Aditya Surya 10 April 2026 7 pembaca
Dugaan Aksi Penjatuhan Presiden: MPSI Laporkan Usulan Tidak Konstitusional

Merah Putih Strategik Indonesia (MPSI) baru-baru ini melaporkan adanya dugaan ajakan untuk menjatuhkan Presiden Indonesia di luar mekanisme yang ditetapkan dalam konstitusi. Laporan ini menyoroti kekhawatiran terhadap potensi gangguan terhadap stabilitas politik dan keamanan nasional. MPSI, sebagai organisasi yang fokus pada pemantauan dan analisis isu-isu strategis di Tanah Air, mengambil langkah ini untuk memastikan bahwa segala bentuk upaya yang dianggap merugikan pemerintahan sah tidak dibiarkan tanpa tindakan.

Menurut informasi yang dihimpun, dugaan ajakan tersebut berasal dari kelompok tertentu yang berusaha menggulingkan kepemimpinan Presiden tanpa mengikuti prosedur hukum yang berlaku. Hal ini memicu reaksi keras dari MPSI dan berbagai elemen masyarakat lainnya yang mendukung demokrasi. “Kami tidak tinggal diam melihat situasi ini. Tindakan yang melanggar konstitusi tidak dapat diterima dalam sistem demokrasi kita,” ungkap salah satu petinggi MPSI, yang tidak ingin disebutkan namanya.

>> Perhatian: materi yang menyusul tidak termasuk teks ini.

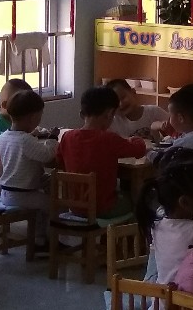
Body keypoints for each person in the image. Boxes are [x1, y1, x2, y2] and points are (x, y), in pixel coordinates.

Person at [57, 85, 146, 220]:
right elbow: (139, 150)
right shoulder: (109, 138)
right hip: (104, 208)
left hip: (74, 207)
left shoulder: (67, 137)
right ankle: (131, 232)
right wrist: (135, 138)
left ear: (82, 113)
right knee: (136, 199)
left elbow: (58, 161)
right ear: (109, 114)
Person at [0, 89, 57, 240]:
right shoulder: (25, 140)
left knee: (47, 182)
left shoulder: (3, 138)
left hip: (6, 192)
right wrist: (53, 138)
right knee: (53, 205)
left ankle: (38, 233)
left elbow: (2, 169)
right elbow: (47, 155)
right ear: (33, 118)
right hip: (23, 195)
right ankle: (46, 239)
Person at [134, 154, 193, 286]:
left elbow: (160, 210)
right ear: (185, 202)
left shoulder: (157, 223)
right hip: (185, 298)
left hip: (160, 296)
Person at [0, 78, 32, 168]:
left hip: (16, 163)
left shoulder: (17, 121)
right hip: (1, 168)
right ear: (4, 105)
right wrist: (13, 134)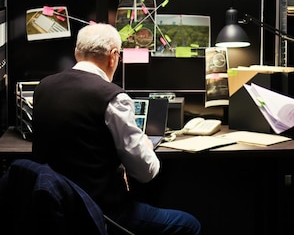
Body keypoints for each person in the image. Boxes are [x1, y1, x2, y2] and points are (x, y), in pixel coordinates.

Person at [32, 23, 201, 235]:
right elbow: (146, 172)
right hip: (101, 213)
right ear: (113, 56)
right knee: (190, 225)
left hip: (56, 211)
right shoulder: (113, 98)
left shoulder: (43, 88)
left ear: (77, 53)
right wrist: (146, 146)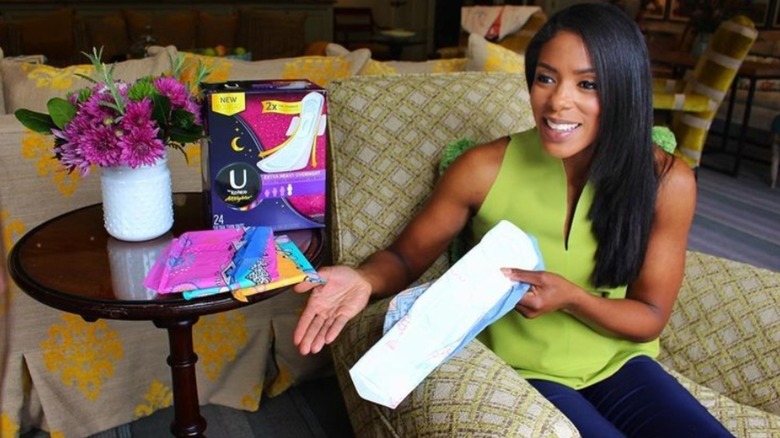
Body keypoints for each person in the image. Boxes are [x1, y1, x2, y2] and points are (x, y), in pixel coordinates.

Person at [293, 3, 732, 437]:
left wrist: (573, 299)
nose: (558, 102)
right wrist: (363, 278)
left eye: (588, 84)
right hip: (520, 368)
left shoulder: (666, 180)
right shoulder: (482, 168)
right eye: (545, 78)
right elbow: (405, 257)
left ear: (624, 89)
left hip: (619, 363)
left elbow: (651, 314)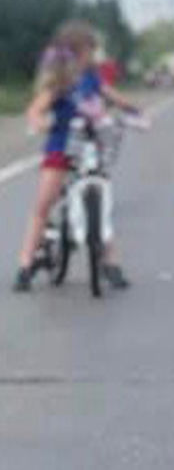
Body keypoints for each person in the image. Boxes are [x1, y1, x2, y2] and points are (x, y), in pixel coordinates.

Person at [13, 21, 139, 292]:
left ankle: (110, 262)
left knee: (100, 202)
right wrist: (39, 123)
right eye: (88, 49)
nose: (92, 55)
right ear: (76, 50)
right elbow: (37, 109)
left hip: (89, 145)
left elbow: (110, 95)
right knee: (44, 203)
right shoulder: (60, 81)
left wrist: (130, 108)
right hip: (61, 146)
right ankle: (25, 264)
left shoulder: (92, 78)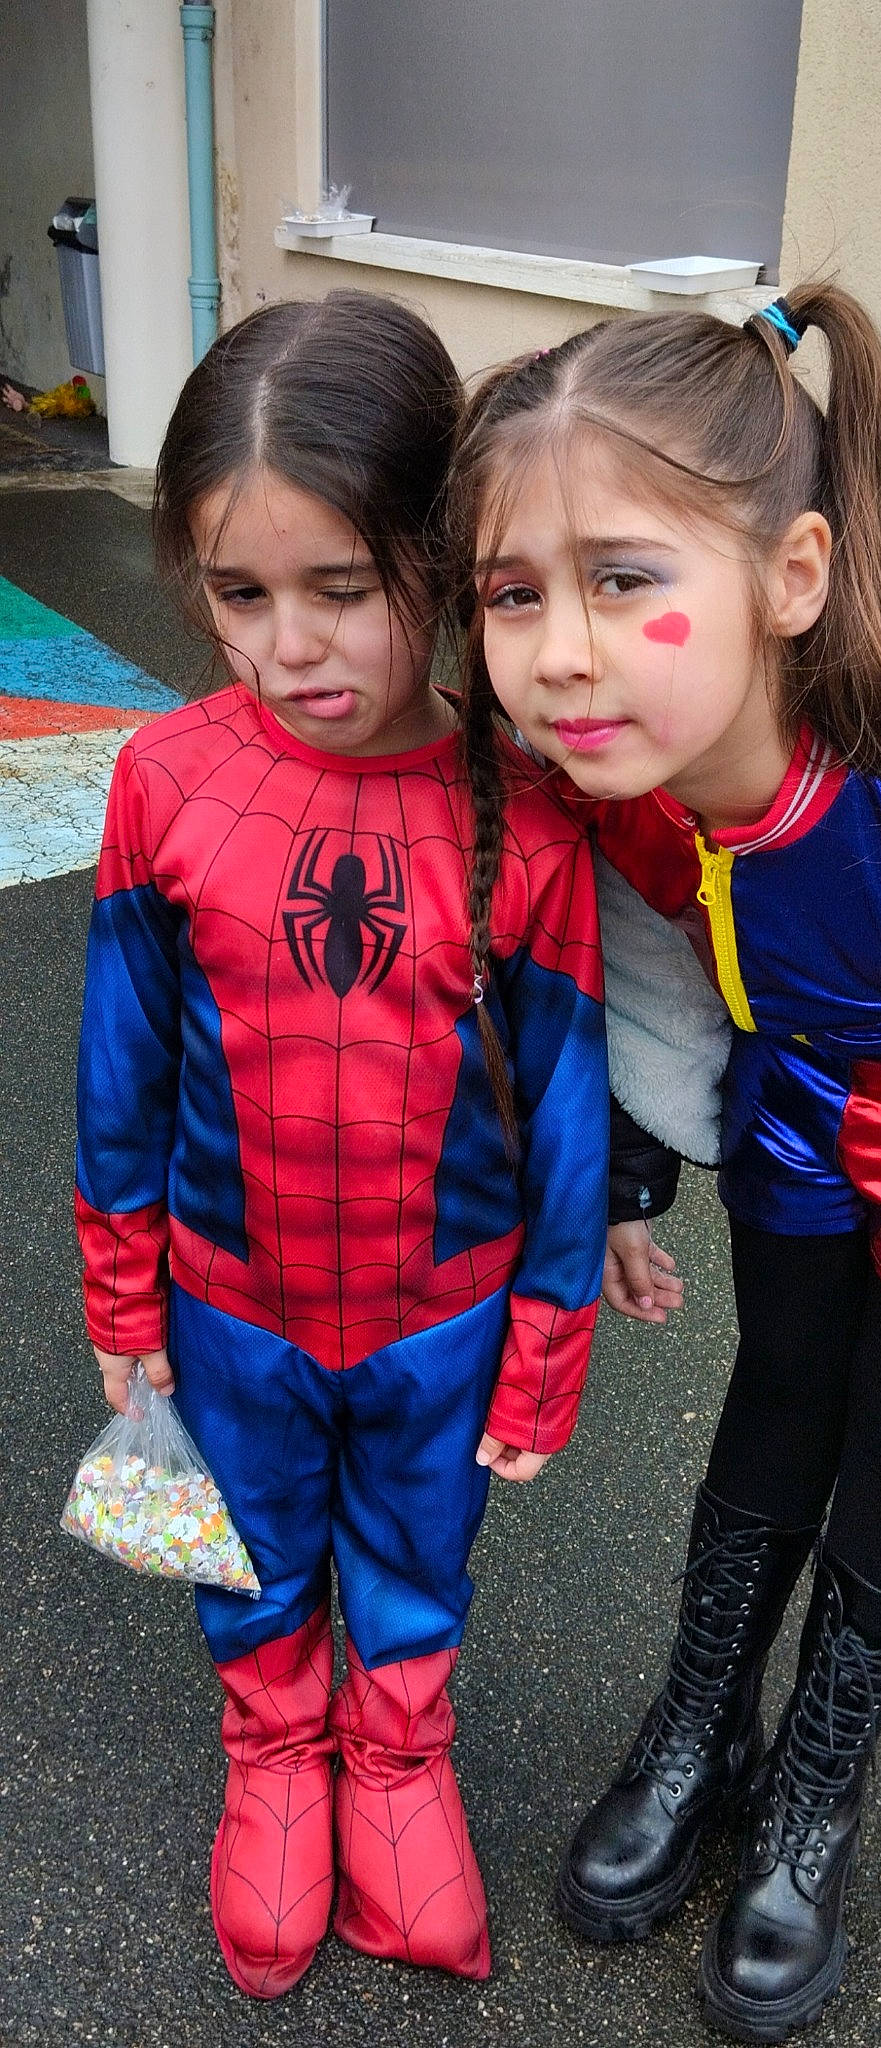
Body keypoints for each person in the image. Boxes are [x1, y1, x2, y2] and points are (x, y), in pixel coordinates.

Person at [453, 283, 881, 2041]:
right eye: (514, 594)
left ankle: (812, 1806)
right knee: (773, 1406)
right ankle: (705, 1731)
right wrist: (630, 1173)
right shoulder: (635, 789)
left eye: (626, 580)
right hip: (794, 1138)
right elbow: (645, 974)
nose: (561, 652)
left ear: (792, 578)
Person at [74, 289, 609, 2001]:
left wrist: (544, 1340)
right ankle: (272, 1759)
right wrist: (122, 1297)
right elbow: (122, 1072)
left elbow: (569, 1098)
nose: (291, 645)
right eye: (241, 594)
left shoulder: (527, 809)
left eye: (342, 587)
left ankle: (395, 1766)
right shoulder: (165, 782)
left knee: (411, 1551)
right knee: (244, 1533)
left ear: (437, 568)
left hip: (438, 1317)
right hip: (231, 1302)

Lebih lanjut, MPSI menjelaskan bahwa ajakan ini dianggap sebagai bentuk provokasi yang berpotensi menimbulkan keresahan di kalangan masyarakat. Mengingat bahwa Indonesia memiliki sejarah panjang terkait dengan pergantian kekuasaan, penting untuk menegaskan bahwa perubahan kepemimpinan harus melalui saluran yang telah diatur dalam undang-undang. “Masyarakat harus paham bahwa upaya untuk menjatuhkan pemerintahan secara sepihak tidak hanya melanggar hukum, tetapi juga dapat memicu konflik sosial,” tambahnya.

Dalam laporan yang disampaikan, MPSI juga menyerukan kepada aparat penegak hukum untuk menindaklanjuti dugaan ini dengan serius. Melalui upaya ini, mereka berharap bisa menjaga integritas sistem pemerintahan dan menciptakan suasana yang kondusif bagi keberlangsungan demokrasi. “Kami mendorong pihak kepolisian untuk melakukan penyelidikan mendalam agar setiap pelanggaran dapat terdeteksi dan ditangani sesuai prosedur,” tegas MPSI.

Menanggapi laporan ini, beberapa pengamat politik menyatakan bahwa upaya semacam itu bisa dilihat sebagai indikasi adanya ketidakpuasan di kalangan segelintir masyarakat. Namun, mereka juga mengingatkan pentingnya dialog dan penyampaian aspirasi secara konstitusional. “Kita memiliki ruang untuk berpendapat, tetapi harus dalam kerangka yang tidak melanggar hukum. Itu kunci untuk menjaga keutuhan bangsa,” kata salah seorang pengamat.

Ke depan, penting bagi semua elemen masyarakat untuk berkomitmen menjaga demokrasi dan menghargai proses konstitusional dalam setiap aspirasi politik. MPSI berjanji akan terus memantau perkembangan situasi ini dan melaporkan kepada publik mengenai langkah-langkah yang diambil oleh pihak berwenang. Situasi ini menjadi sorotan, dan bagaimana penanganannya akan sangat menentukan iklim politik di Indonesia ke depannya.